Purnea College of Engineering
- Type: Government
- Established: 2017; 9 years ago
- Affiliation: Bihar Engineering University
- Principal: Prof. Manoj Kumar(Electrical)
- Undergraduates: 960
- Language: English & Hindi
- Approvals: AICTE
- Website: www.pcepurnia.org

= Purnea College of Engineering =

Engineering college in Bihar

Purnea College of Engineering is a government-owned engineering college in Purnia district of Bihar, India. It is managed by the Department of Science and Technology, Bihar. College is affiliated with Bihar Engineering University and approved by All India Council for Technical Education. The college was established in 2017.

== Admission ==
Admission in the college for four years B.Tech. course is made through UGEAC conducted by Bihar Combined Entrance Competitive Examination Board. To apply for UGEAC, appearing in JEE Main of that admission year is required.

== Branches ==
College have total of six branches in Bachelor of Technology degree.

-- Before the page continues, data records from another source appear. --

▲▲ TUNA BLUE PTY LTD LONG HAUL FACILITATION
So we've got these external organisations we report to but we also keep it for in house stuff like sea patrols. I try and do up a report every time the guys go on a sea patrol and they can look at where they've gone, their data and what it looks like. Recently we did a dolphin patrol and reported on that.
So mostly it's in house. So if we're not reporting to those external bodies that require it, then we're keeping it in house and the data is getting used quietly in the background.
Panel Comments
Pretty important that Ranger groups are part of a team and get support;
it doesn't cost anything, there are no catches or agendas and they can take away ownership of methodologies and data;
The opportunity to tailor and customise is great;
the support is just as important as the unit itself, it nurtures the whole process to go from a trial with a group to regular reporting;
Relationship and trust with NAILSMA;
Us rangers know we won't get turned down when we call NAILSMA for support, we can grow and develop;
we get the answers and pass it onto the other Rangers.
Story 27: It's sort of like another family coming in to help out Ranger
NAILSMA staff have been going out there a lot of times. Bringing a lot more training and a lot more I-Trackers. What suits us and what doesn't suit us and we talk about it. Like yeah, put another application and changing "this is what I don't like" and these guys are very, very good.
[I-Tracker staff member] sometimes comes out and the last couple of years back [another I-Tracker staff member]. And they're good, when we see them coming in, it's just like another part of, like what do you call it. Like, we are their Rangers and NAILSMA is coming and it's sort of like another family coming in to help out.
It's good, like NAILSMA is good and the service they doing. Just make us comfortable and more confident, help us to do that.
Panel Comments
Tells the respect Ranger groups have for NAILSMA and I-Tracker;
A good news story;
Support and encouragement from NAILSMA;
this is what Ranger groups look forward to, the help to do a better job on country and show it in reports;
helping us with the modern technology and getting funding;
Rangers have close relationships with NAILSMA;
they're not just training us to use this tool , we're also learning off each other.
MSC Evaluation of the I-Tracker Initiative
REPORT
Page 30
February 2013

| Branch | Annual intake of students |
|---|---|
| Civil Engineering | 60 |
| Mechanical Engineering | 60 |
| Electrical Engineering | 60 |
| Electronic and Communication Engineering | 60 |
| Computer Science Engineering | 30 |
| CSE with Artificial Intelligence | 30 |

== College Campus ==
The campus is situated on the Western side of NH-31 road with East facing, and spread over an area of 10 acres. The campus comprises the following area :

- Academic that includes department offices, lecture Classes, seminar hall, Lab.
- Central Library, Gym, Students Cafeteria
- Student Residential Boys Hostel (A. P. J. Abdul Kalam, C. V. Raman), Girls Hostel (Mother Teresa)
- Faculty and Staff Residential
- Student Recreational Area that includes Volleyball ground, Badminton courts.